▸ **What you have to do**
Where a line of the data below has the string "pixels", copy that line.

▸ **Task inputs**
◆ ◆ ◆ ◆ ◆

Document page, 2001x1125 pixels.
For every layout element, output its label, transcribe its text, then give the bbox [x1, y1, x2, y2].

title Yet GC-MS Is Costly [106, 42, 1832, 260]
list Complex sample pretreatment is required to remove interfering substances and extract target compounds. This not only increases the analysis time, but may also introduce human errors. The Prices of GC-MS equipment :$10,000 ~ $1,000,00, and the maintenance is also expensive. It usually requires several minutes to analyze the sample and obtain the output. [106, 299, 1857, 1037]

◆ ◆ ◆ ◆ ◆

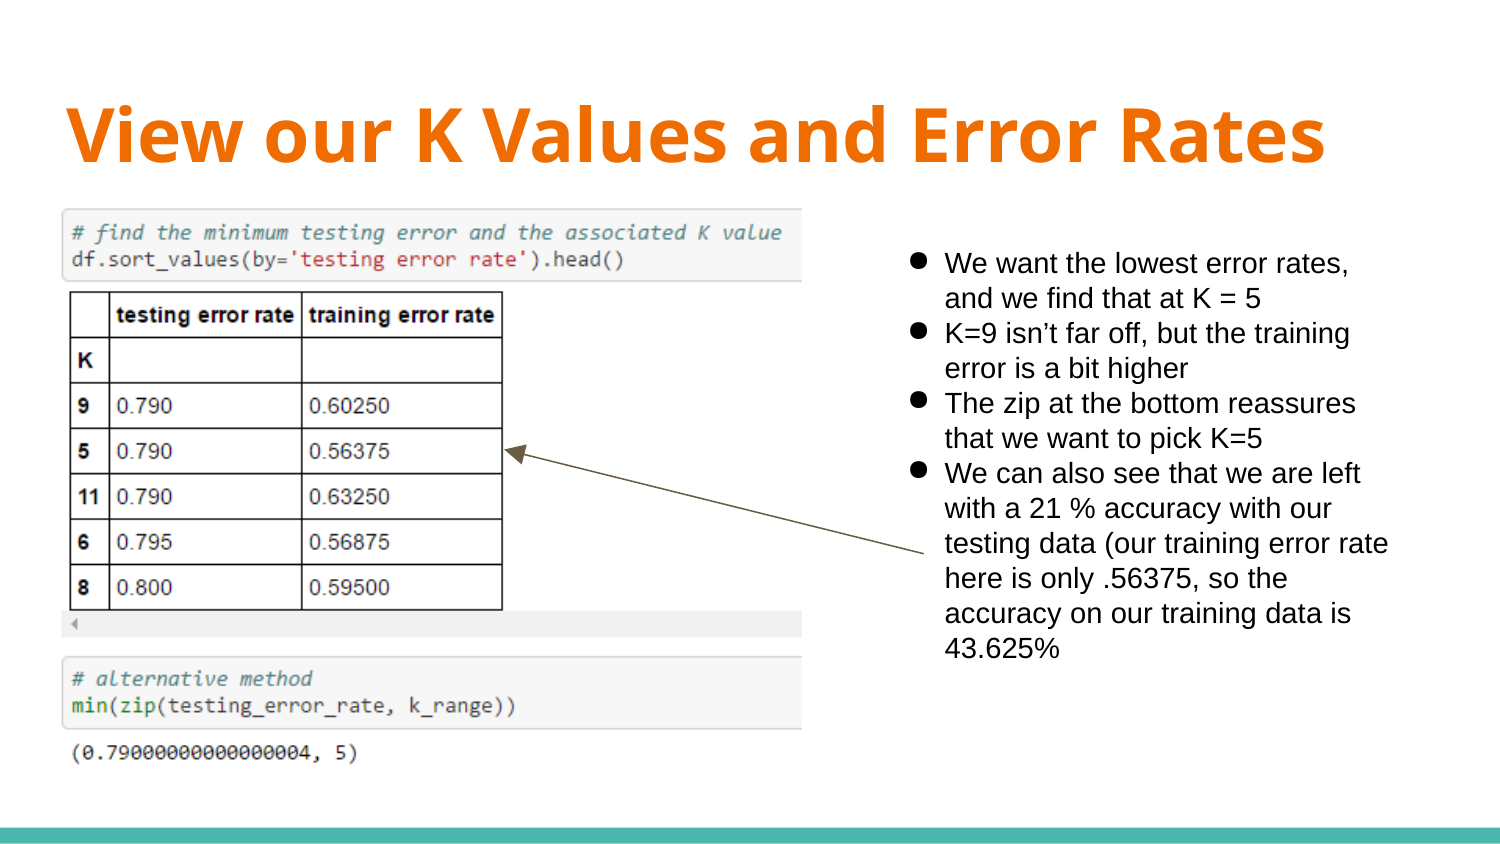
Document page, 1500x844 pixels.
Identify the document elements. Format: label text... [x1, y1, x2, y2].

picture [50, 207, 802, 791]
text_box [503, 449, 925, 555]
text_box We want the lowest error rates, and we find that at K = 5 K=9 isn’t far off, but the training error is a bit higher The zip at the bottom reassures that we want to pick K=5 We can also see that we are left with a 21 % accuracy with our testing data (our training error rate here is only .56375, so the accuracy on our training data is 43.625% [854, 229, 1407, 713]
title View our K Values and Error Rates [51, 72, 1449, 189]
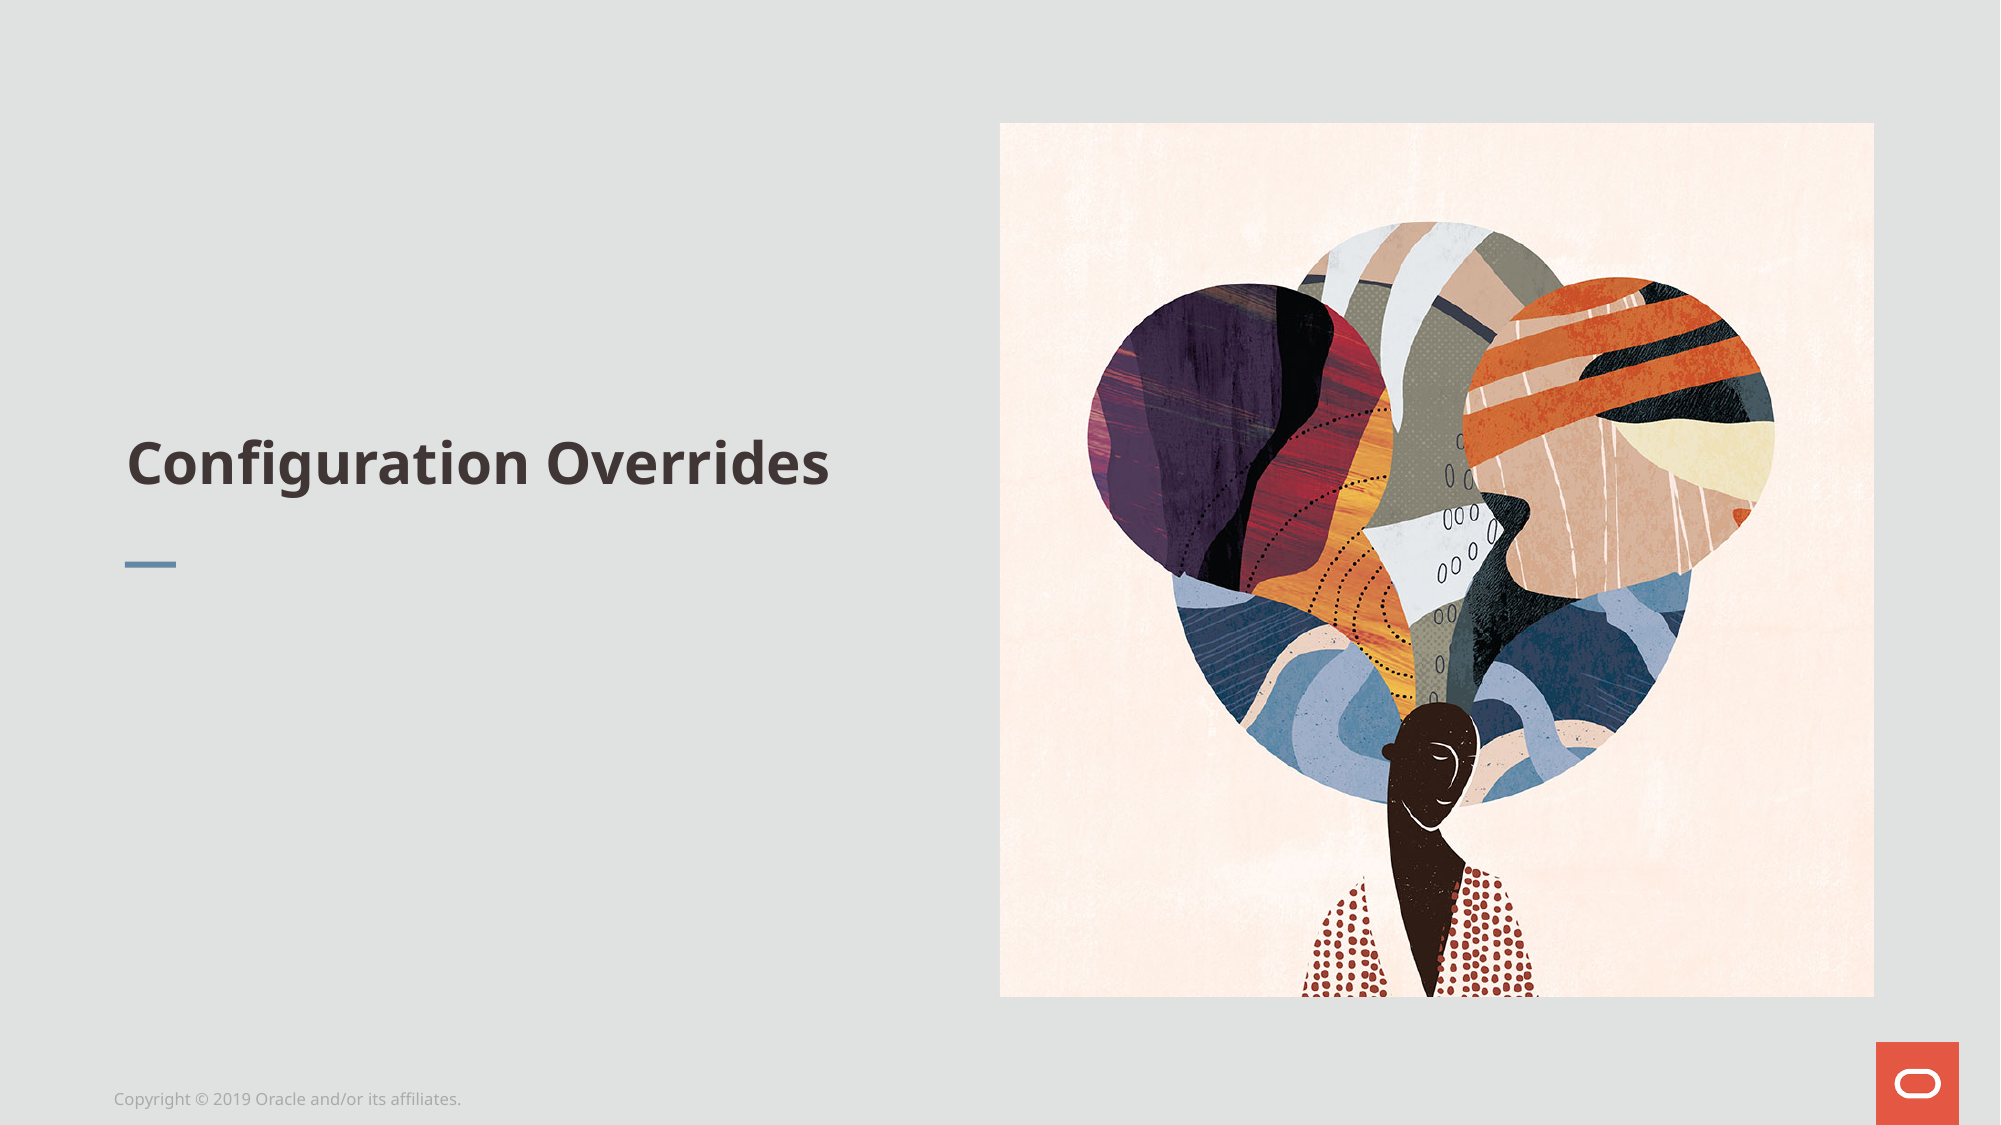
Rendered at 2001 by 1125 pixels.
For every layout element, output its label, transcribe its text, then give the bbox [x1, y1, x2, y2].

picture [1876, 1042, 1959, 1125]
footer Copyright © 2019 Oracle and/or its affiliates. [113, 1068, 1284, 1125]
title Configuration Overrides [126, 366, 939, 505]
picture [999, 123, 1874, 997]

◆ ◆ ◆ ◆ ◆

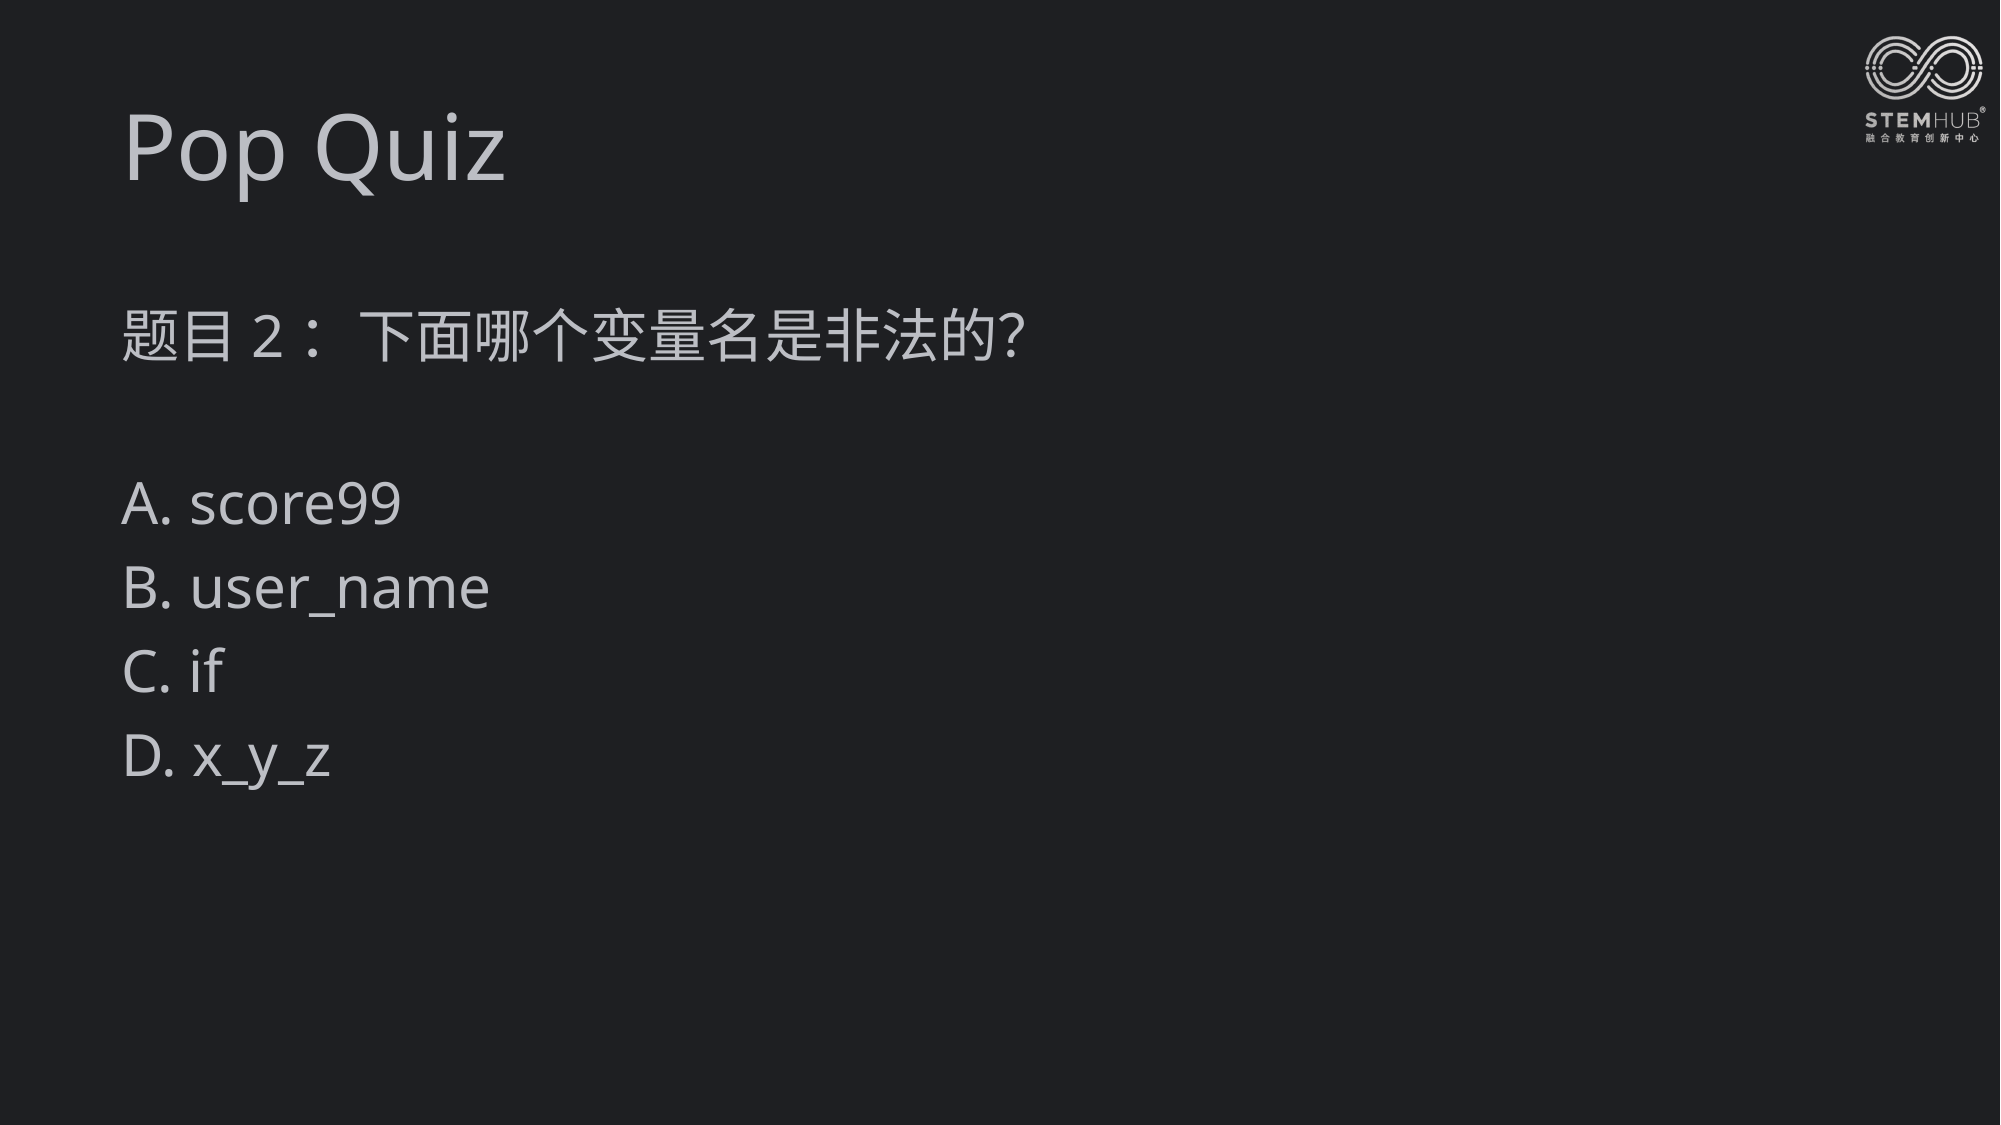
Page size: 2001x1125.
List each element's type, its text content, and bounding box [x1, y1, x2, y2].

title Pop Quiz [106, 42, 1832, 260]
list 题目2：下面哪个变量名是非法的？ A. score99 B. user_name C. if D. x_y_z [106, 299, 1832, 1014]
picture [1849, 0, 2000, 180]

◆ ◆ ◆ ◆ ◆

▸ **Answer to this problem**
Document page, 2001x1125 pixels.
Document page, 1500x844 pixels.
Rendered at 2001 by 1125 pixels.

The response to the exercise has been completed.